As a limited company owner, what health-related costs (such as medical insurance, eye tests, gym memberships and private health checks) are allowable for tax purposes against your company?
Although you can claim for gym membership via your company, a benefit in kind (BIK) charge will arise against the employee, and Class 1A NICs will be payable by the company on the total cost of the membership. Understandably, there is certainly a personal benefit from having gym membership, and you’d find it hard to claim that this was a purely business expense!
As with many other expenses, it would be hard to prove that health insurance was required purely for business purposes, so although the company can pay for this type of cover, the employee will attract a BIK charge for the privilege, as well as employers’ NIC on the total value of the benefit.
You may decide to take out a private healthcare insurance policy through your company rather than personally to provide you with an income should you be unable to work. This is an allowable business expense, although you may be personally liable to pay income tax and NICs on any funds received via your income protection policy should you need to make a claim.

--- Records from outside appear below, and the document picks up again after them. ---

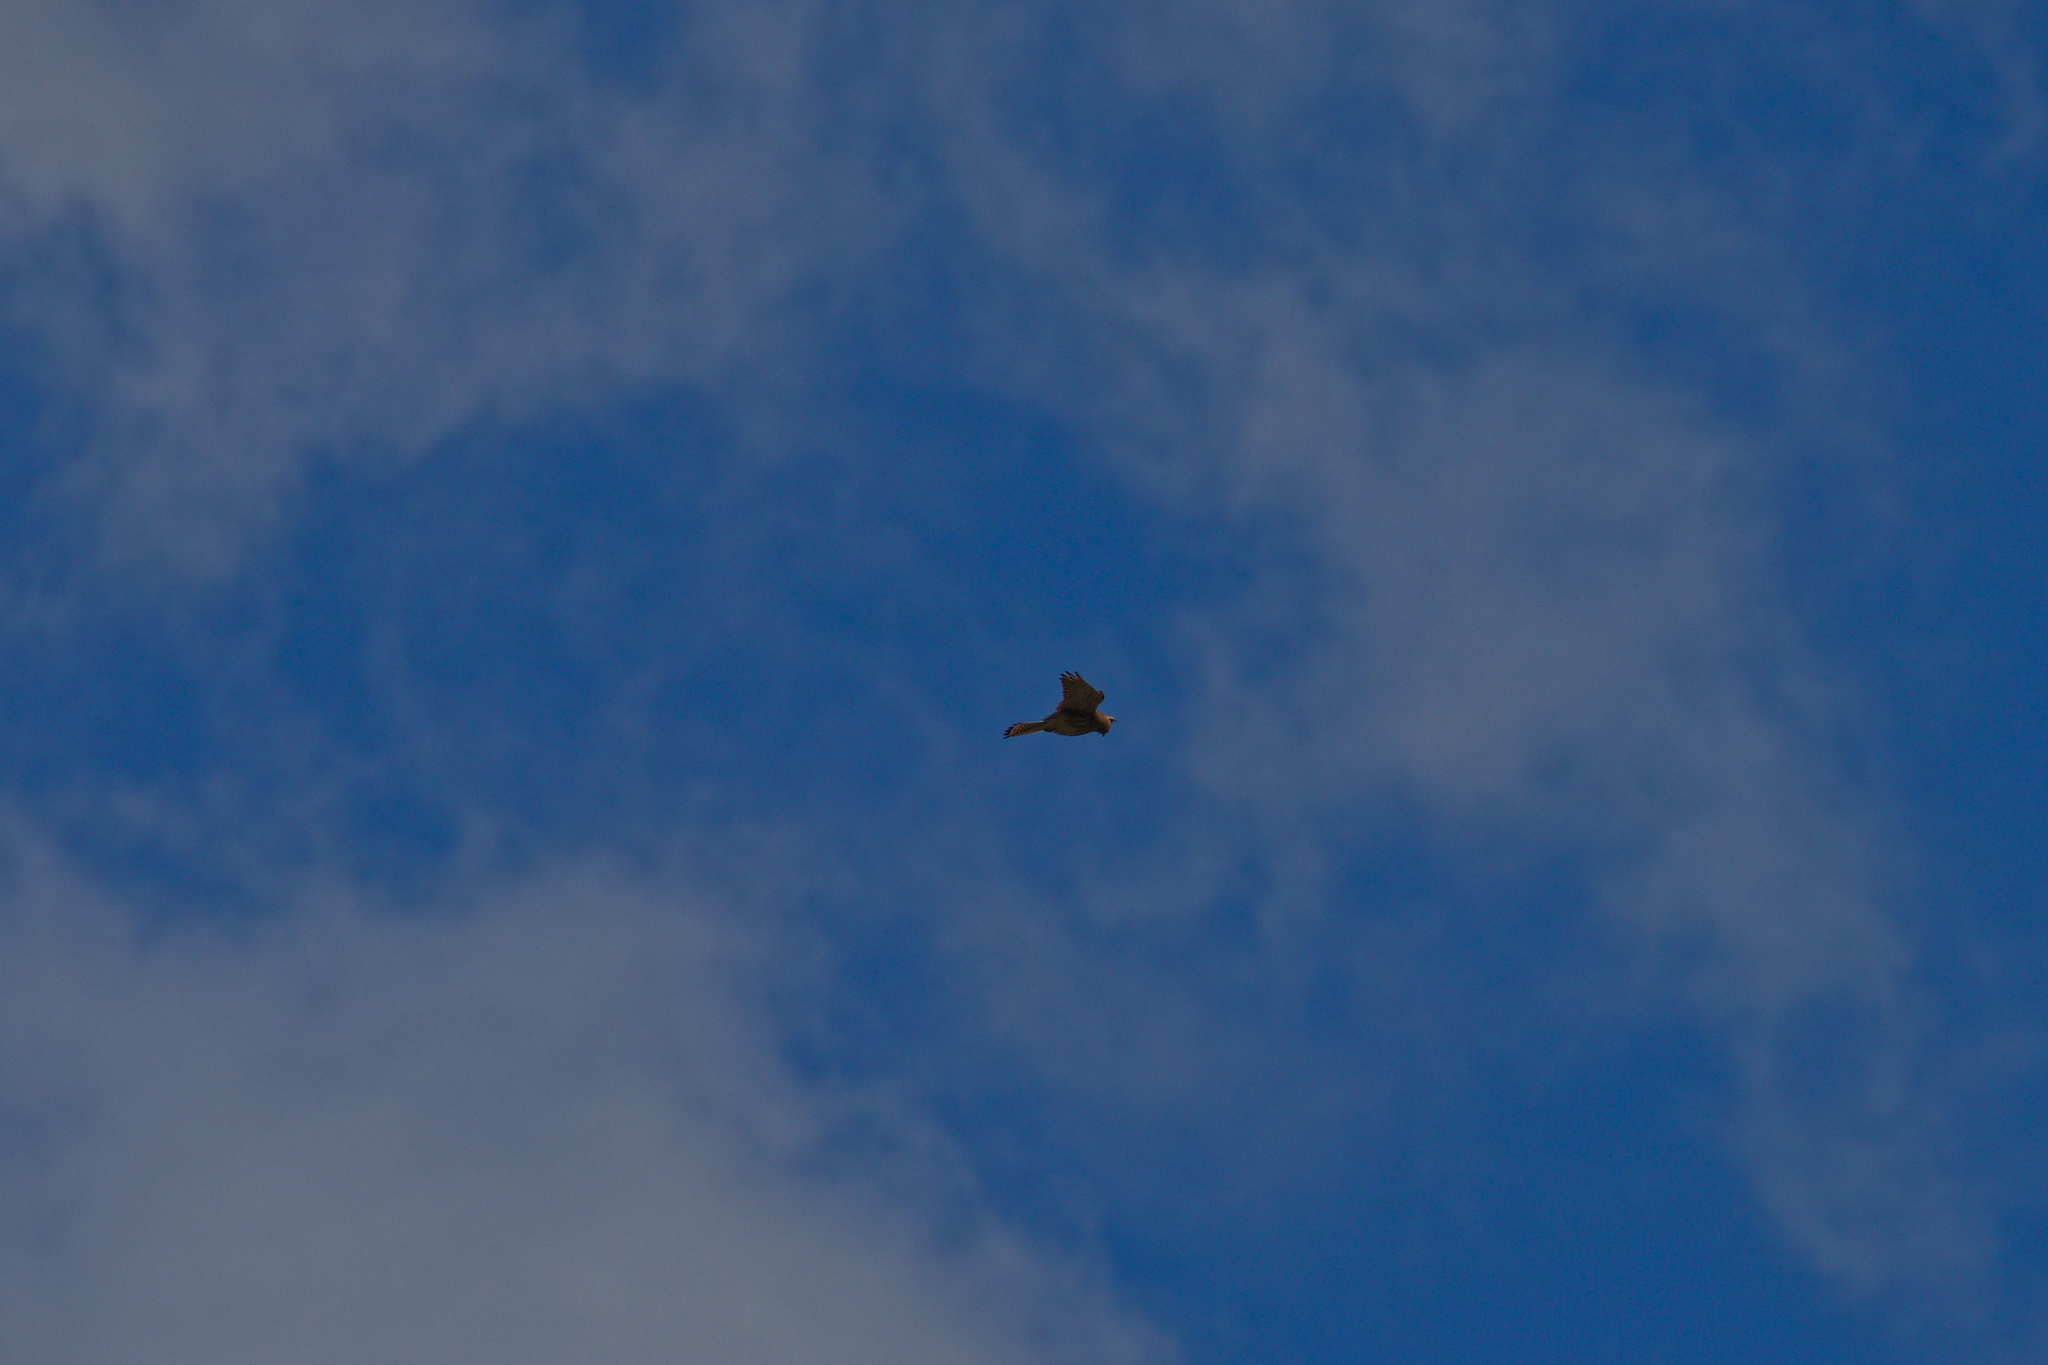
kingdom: Animalia
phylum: Chordata
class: Aves
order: Falconiformes
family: Falconidae
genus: Falco
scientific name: Falco tinnunculus
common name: Common kestrel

The costs of eye tests for employees is allowable, and does not attract a BIK charge. The expense is allowable if the employee is required to use a computer, however the cost of glasses or contact lenses is not allowable, as the individual would already have to bear the costs themselves.
Private Health Checks
Directors and employees can claim for the cost of one private health assessment or health screening each year without attracting a BIK charge.
Overseas Medical Costs
These costs can be claimed legitimately if charged directly to the company and arranged in advance, and if the employee was abroad on business when treatment was needed.
Other Medical Treatment
If you require medical treatment due to injuries or diseases sustained or contracted as a result of your work, these costs are also tax-deductible.
For in-depth guides to the tax treatment of medical expenses and insurance, read HMRC’s guidance here.
You should consult your accountant and/or financial advisor if you have any questions relating to claiming medical or insurance expenses.